New Gorilla
Times were tough. The recession had really bitten and jobs were scarce.
Murphy had tried everything, manual labour, waiting on tables, window cleaning. Each job just seemed to melt away and now he was desperate.
Then he noticed an ad in the evening paper. 'Help needed urgently at Whipsnade Zoo.'
'Who cares what the work is,' thought Murphy. I will have a go.'
'Well, Mr Murphy,' said the head keeper, I will tell you the truth. We're desperately short of animals anyway, and now the gorilla has gone down with the flu. We're looking for someone to dress up in a gorilla outfit and bounce around the cage.'
I'm your man,' said Murphy. I'm your man.'
So terms were agreed - £100 per week and all the bananas that Murphy could eat.

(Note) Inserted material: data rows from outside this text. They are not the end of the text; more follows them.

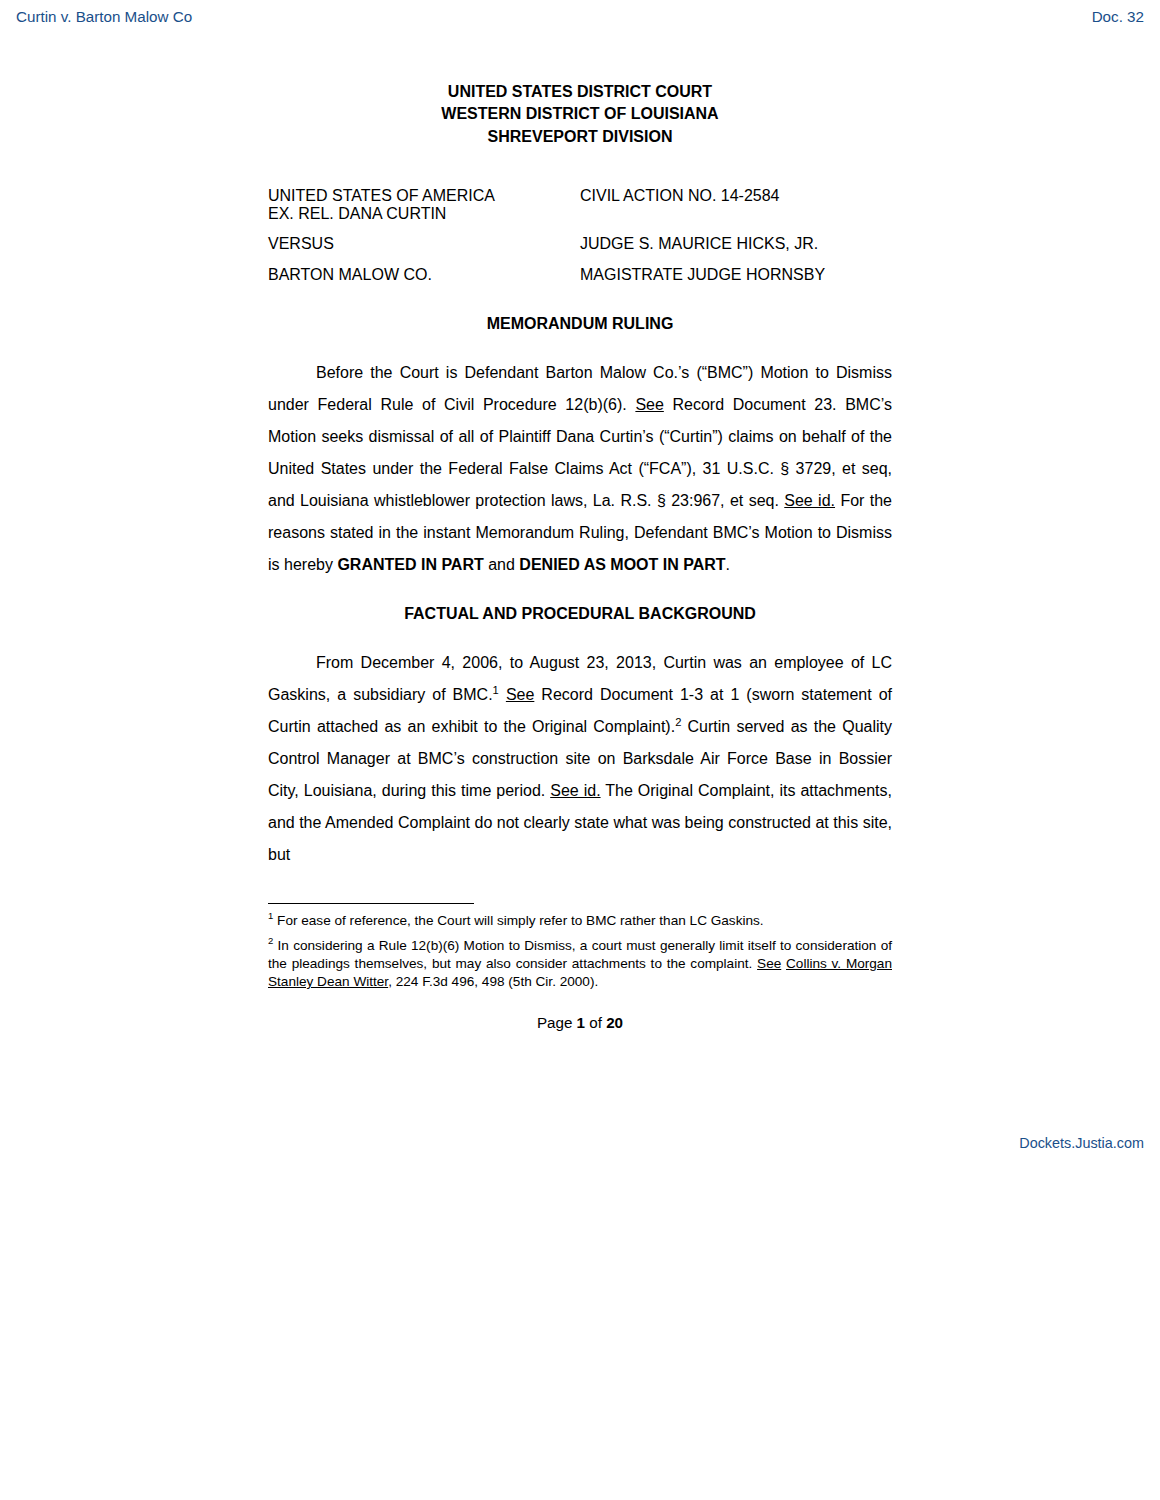Curtin v. Barton Malow Co Doc. 32
UNITED STATES DISTRICT COURT
WESTERN DISTRICT OF LOUISIANA
SHREVEPORT DIVISION
| UNITED STATES OF AMERICA EX. REL. DANA CURTIN | CIVIL ACTION NO. 14-2584 |
| VERSUS | JUDGE S. MAURICE HICKS, JR. |
| BARTON MALOW CO. | MAGISTRATE JUDGE HORNSBY |
MEMORANDUM RULING
Before the Court is Defendant Barton Malow Co.’s (“BMC”) Motion to Dismiss under Federal Rule of Civil Procedure 12(b)(6). See Record Document 23. BMC’s Motion seeks dismissal of all of Plaintiff Dana Curtin’s (“Curtin”) claims on behalf of the United States under the Federal False Claims Act (“FCA”), 31 U.S.C. § 3729, et seq, and Louisiana whistleblower protection laws, La. R.S. § 23:967, et seq. See id. For the reasons stated in the instant Memorandum Ruling, Defendant BMC’s Motion to Dismiss is hereby GRANTED IN PART and DENIED AS MOOT IN PART.
FACTUAL AND PROCEDURAL BACKGROUND
From December 4, 2006, to August 23, 2013, Curtin was an employee of LC Gaskins, a subsidiary of BMC.1 See Record Document 1-3 at 1 (sworn statement of Curtin attached as an exhibit to the Original Complaint).2 Curtin served as the Quality Control Manager at BMC’s construction site on Barksdale Air Force Base in Bossier City, Louisiana, during this time period. See id. The Original Complaint, its attachments, and the Amended Complaint do not clearly state what was being constructed at this site, but
1 For ease of reference, the Court will simply refer to BMC rather than LC Gaskins.
2 In considering a Rule 12(b)(6) Motion to Dismiss, a court must generally limit itself to consideration of the pleadings themselves, but may also consider attachments to the complaint. See Collins v. Morgan Stanley Dean Witter, 224 F.3d 496, 498 (5th Cir. 2000).
Page 1 of 20
Dockets.Justia.com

All morning he bounded around the cage, swinging from trees, bellowing and charging at the people on the other side of the bars.
But if the morning went well, the afternoon was a disaster.
Having feasted on five pounds of bananas, Murphy decided to do a little bouncing up and down. Second bounce he landed on a loose floorboard and crashed through the cage bottom into a lower cage full of lions.
'My God, help me,' screamed Murphy, starting to rip off the gorilla skin.
'Shut your gob,' said the nearest lion, 'or you'll get us all the sack!